Please copy out the rows below word for word, from the first row up to and including the row with "2023 | Date: 24–26 May -> 20–24 April".

— begin Records for the exercise —

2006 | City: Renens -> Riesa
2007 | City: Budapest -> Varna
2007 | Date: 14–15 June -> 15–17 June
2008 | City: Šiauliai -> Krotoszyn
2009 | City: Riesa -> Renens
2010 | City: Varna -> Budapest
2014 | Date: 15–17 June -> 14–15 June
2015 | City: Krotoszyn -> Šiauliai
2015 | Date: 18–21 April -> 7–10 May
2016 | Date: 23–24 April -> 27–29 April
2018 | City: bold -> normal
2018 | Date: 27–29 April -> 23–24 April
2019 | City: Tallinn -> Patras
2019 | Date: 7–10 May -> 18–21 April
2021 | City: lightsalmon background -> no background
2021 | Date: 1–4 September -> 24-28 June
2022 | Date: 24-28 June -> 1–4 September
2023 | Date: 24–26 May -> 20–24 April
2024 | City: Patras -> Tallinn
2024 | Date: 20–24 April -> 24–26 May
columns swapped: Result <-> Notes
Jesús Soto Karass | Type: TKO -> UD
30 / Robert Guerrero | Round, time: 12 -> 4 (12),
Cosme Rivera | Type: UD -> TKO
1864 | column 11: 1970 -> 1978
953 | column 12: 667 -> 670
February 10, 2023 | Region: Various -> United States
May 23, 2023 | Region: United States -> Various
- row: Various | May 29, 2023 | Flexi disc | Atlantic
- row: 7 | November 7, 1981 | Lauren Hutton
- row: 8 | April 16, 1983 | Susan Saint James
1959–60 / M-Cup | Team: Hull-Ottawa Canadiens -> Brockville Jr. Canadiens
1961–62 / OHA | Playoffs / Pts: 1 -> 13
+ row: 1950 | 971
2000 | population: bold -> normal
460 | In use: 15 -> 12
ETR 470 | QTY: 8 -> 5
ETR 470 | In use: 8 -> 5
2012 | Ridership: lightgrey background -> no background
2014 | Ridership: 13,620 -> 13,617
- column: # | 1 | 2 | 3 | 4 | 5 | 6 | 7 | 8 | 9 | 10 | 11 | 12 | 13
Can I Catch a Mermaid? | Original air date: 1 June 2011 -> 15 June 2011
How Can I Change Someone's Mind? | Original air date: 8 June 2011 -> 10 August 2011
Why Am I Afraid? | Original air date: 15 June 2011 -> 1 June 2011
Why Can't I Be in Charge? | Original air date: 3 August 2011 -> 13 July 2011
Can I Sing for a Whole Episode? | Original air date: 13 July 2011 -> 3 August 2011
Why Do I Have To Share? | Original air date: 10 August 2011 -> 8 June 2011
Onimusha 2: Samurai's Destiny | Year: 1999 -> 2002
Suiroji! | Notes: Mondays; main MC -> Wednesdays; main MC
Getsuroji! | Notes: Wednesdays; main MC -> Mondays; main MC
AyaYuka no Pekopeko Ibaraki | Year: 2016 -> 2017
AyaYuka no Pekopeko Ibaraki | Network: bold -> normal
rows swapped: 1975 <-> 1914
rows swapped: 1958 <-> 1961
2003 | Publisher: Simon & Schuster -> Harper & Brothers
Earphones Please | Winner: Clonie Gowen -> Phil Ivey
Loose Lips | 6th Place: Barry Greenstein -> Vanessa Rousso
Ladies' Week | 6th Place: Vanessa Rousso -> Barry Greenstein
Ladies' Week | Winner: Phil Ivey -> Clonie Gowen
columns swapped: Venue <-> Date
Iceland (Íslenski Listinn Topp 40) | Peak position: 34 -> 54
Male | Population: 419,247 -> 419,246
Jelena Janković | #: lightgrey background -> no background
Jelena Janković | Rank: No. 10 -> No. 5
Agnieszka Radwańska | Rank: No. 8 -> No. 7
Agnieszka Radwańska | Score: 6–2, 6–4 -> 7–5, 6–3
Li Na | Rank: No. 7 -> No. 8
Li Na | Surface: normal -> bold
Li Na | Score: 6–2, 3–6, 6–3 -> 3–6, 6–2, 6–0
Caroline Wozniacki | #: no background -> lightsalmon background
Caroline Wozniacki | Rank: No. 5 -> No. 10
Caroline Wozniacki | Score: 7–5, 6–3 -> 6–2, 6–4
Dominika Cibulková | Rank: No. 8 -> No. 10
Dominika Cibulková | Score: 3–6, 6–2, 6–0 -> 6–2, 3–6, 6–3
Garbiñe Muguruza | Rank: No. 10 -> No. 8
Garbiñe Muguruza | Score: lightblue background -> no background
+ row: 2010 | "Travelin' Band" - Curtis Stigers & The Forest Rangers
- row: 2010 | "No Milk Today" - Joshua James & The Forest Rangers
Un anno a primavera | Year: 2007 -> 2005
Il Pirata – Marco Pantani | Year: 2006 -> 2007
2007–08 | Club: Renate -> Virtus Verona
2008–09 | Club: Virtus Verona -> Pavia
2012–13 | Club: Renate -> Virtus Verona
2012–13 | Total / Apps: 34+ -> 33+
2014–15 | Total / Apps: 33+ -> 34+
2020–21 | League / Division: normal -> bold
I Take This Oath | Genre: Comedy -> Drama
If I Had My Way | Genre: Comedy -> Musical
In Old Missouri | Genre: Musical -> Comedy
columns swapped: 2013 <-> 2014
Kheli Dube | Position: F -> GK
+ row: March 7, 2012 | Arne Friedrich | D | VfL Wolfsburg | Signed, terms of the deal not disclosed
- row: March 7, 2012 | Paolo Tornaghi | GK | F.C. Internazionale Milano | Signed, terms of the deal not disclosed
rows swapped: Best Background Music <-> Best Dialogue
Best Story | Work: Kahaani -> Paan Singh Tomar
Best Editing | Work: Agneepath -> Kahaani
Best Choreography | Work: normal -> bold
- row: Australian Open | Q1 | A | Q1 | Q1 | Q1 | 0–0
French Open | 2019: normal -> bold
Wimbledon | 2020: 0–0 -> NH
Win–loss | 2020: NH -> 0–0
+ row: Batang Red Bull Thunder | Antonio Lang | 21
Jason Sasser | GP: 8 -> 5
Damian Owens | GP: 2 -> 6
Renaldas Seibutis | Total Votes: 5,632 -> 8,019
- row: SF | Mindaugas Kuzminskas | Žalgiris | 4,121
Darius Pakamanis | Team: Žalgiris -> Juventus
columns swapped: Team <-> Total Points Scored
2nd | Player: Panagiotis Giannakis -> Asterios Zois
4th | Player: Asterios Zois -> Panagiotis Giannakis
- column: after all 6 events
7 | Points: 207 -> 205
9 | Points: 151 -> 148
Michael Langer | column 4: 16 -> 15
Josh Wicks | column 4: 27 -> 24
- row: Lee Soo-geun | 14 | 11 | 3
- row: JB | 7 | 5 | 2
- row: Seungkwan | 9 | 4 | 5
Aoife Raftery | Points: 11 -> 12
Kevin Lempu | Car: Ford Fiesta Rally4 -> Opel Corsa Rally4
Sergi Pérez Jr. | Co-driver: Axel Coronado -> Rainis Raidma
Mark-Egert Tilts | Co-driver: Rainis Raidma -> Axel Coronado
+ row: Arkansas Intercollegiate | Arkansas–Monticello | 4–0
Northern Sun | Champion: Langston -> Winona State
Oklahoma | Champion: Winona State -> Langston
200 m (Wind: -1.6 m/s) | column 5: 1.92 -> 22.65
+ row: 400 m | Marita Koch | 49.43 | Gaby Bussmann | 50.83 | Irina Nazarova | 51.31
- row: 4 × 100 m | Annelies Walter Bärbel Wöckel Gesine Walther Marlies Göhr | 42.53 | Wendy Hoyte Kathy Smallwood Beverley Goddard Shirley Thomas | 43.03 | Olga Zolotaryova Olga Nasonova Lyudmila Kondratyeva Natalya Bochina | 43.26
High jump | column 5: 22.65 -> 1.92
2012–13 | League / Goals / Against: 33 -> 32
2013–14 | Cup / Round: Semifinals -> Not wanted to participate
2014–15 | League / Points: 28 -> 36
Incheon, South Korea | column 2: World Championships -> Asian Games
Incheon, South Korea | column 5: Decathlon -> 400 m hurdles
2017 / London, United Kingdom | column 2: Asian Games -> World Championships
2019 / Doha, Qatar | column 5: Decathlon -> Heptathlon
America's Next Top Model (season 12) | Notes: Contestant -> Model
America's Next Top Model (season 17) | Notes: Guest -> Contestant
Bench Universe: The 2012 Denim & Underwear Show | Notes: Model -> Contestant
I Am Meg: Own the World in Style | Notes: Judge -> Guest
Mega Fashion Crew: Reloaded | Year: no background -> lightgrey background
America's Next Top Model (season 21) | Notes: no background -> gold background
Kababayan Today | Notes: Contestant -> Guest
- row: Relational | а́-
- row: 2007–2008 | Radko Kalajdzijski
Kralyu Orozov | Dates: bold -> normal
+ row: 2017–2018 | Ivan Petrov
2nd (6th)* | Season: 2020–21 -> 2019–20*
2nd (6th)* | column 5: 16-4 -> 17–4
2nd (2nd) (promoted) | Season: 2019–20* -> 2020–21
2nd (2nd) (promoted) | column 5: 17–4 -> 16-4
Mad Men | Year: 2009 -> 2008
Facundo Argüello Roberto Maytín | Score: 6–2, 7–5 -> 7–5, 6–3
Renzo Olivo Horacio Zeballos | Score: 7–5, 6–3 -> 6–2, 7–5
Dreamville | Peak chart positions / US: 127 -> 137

— end Records for the exercise —

◆ **Output below**:
2006 | City: Renens -> Riesa
2007 | City: Budapest -> Varna
2007 | Date: 14–15 June -> 15–17 June
2008 | City: Šiauliai -> Krotoszyn
2009 | City: Riesa -> Renens
2010 | City: Varna -> Budapest
2014 | Date: 15–17 June -> 14–15 June
2015 | City: Krotoszyn -> Šiauliai
2015 | Date: 18–21 April -> 7–10 May
2016 | Date: 23–24 April -> 27–29 April
2018 | City: bold -> normal
2018 | Date: 27–29 April -> 23–24 April
2019 | City: Tallinn -> Patras
2019 | Date: 7–10 May -> 18–21 April
2021 | City: lightsalmon background -> no background
2021 | Date: 1–4 September -> 24-28 June
2022 | Date: 24-28 June -> 1–4 September
2023 | Date: 24–26 May -> 20–24 April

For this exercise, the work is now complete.